[Start of Attachment]
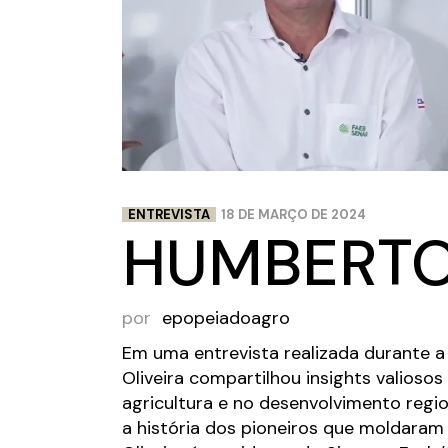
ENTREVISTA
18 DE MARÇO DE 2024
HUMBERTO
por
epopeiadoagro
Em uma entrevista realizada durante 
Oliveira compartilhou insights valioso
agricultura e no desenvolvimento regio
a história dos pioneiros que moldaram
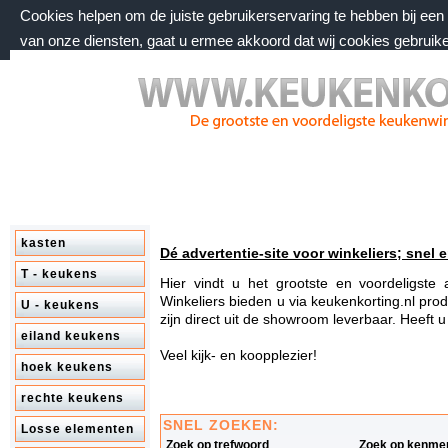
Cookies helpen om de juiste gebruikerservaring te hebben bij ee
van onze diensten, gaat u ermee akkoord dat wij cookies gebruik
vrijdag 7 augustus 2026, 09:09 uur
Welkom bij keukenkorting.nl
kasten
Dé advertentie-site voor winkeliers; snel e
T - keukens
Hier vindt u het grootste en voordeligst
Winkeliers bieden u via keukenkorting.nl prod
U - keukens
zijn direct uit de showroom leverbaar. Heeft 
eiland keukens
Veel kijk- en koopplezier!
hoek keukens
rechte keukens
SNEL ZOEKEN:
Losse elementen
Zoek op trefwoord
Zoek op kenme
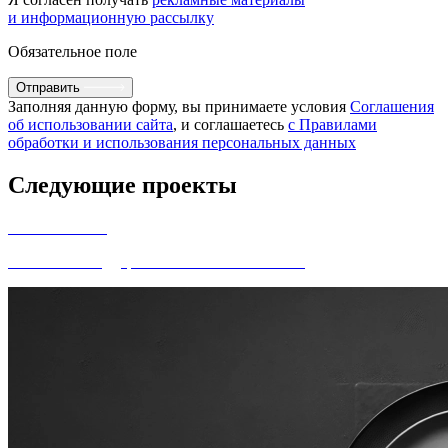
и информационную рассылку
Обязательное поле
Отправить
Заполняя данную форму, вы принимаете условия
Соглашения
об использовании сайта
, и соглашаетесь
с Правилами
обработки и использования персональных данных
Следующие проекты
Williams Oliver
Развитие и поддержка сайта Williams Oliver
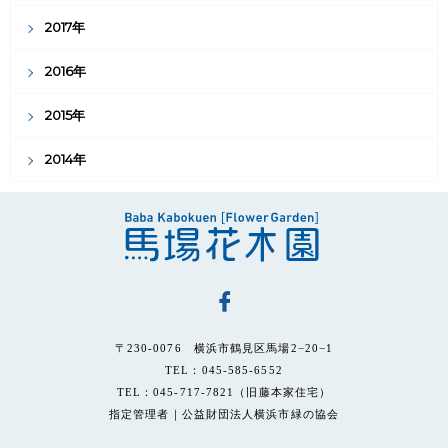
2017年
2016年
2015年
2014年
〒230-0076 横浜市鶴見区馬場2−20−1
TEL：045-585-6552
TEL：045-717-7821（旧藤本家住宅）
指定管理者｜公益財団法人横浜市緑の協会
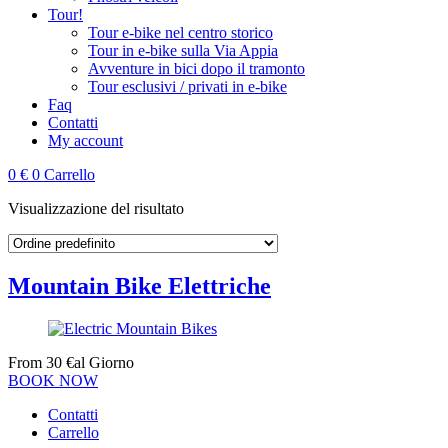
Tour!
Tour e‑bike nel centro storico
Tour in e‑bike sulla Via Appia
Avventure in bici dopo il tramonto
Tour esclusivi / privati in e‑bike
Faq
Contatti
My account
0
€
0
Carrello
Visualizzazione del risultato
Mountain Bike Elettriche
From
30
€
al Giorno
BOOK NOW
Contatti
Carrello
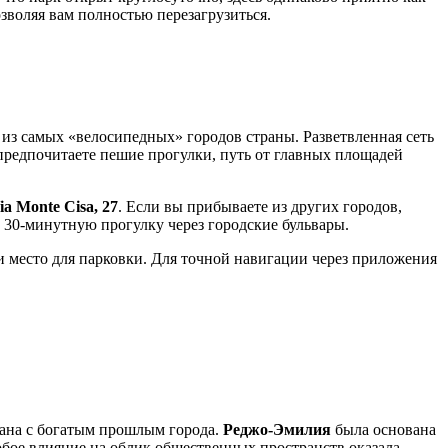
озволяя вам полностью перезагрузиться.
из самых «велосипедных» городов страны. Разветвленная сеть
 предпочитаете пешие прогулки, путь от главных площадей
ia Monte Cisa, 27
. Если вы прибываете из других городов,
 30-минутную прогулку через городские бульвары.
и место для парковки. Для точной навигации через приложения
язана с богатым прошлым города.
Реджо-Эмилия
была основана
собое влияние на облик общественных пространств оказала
[End of Attachment]
Omitting all pictures, restate exactly the lines of the material from its start through the line that contains "Tour e‑bike nel centro storico".

(TASK RESULT)
ENTREVISTA
18 DE MARÇO DE 2024
HUMBERTO
por
epopeiadoagro
Em uma entrevista realizada durante 
Oliveira compartilhou insights valioso
agricultura e no desenvolvimento regio
a história dos pioneiros que moldaram
Cookies helpen om de juiste gebruikerservaring te hebben bij ee
van onze diensten, gaat u ermee akkoord dat wij cookies gebruik
vrijdag 7 augustus 2026, 09:09 uur
Welkom bij keukenkorting.nl
kasten
Dé advertentie-site voor winkeliers; snel e
T - keukens
Hier vindt u het grootste en voordeligst
Winkeliers bieden u via keukenkorting.nl prod
U - keukens
zijn direct uit de showroom leverbaar. Heeft 
eiland keukens
Veel kijk- en koopplezier!
hoek keukens
rechte keukens
SNEL ZOEKEN:
Losse elementen
Zoek op trefwoord
Zoek op kenme
и информационную рассылку
Обязательное поле
Отправить
Заполняя данную форму, вы принимаете условия
Соглашения
об использовании сайта
, и соглашаетесь
с Правилами
обработки и использования персональных данных
Следующие проекты
Williams Oliver
Развитие и поддержка сайта Williams Oliver
2017年
2016年
2015年
2014年
〒230-0076 横浜市鶴見区馬場2−20−1
TEL：045-585-6552
TEL：045-717-7821（旧藤本家住宅）
指定管理者｜公益財団法人横浜市緑の協会
Tour!
Tour e‑bike nel centro storico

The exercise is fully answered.